What were some of your horror influences going into Red
State?
Rosemary’s Baby was a huge influence, because the creepiness of that flick is how normal everyone comes across. Ruth Gordon and all those senior citizens in that movie, they come across so sickeningly normal that it makes it even more terrifying. There’s also an exploitation film from the 70s I was always scared of called Race with the Devil, with Warren Oates and Peter Fonda camped out in the desert and they discover a Satanist cult who chase them across the desert in their Winnebago. So those devil worship movies really captured my imagination.

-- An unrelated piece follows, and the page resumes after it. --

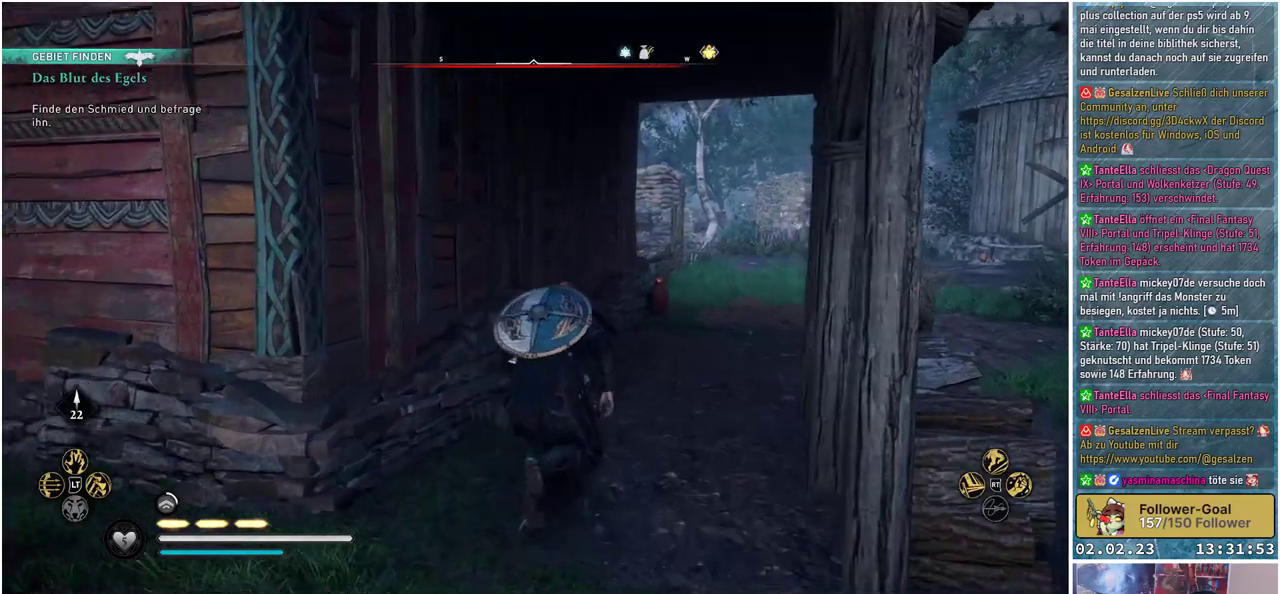
{"buttons": [], "left_stick": "up", "right_stick": "center", "events": []}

The distribution of the film in the States was unusual,
where you took it on the road one city at a time. What was your thinking behind
that?
The conventional wisdom is you got to spend money to make
money, but I thought if I could just take this movie out there, we could make
the money back without spending any more. My philosophy was we already spent
the money, we made the fucking movie, but spending more than that to reach the
audience in a world where I could tweet them or do a podcast or a radio or TV show
for free, why are we spending all this money to get to the same place? So I then
took the philosophy of less is more to the next degree in terms of marketing,
just go after the audience. I've been through the release of a movie nine times
prior to this, so I pretty much know what to expect. But the nice thing about
Red State is it’s being going on now for almost a year since we found out we
were in Sundance, so for a year without spending a dime I've just been stoking
fires, showing it places, showing it over here in the UK, which brings it back
to life again while it’s still live in the States. My hope is it never totally
goes to sleep, like a conventional film with its theatrical run, home video and
then that’s it. I want to see if, let’s say two years from now, I can still
take Red State out, sell out a 500 seat venue and still charge a premium for
it, even though the movie will be on DVD. I could literally go anywhere in the States
or the UK and throw a screening of Red State on, I'll do a Q&A after it, 20
bucks, and people will still come out. And you put that money into a box office
chart every month and that movie is still alive, generally you don’t see a two
year old movie in the box office chart. I'm not doing it for financial gain, I just
want to see if it can be done, and that’s the very essence of art.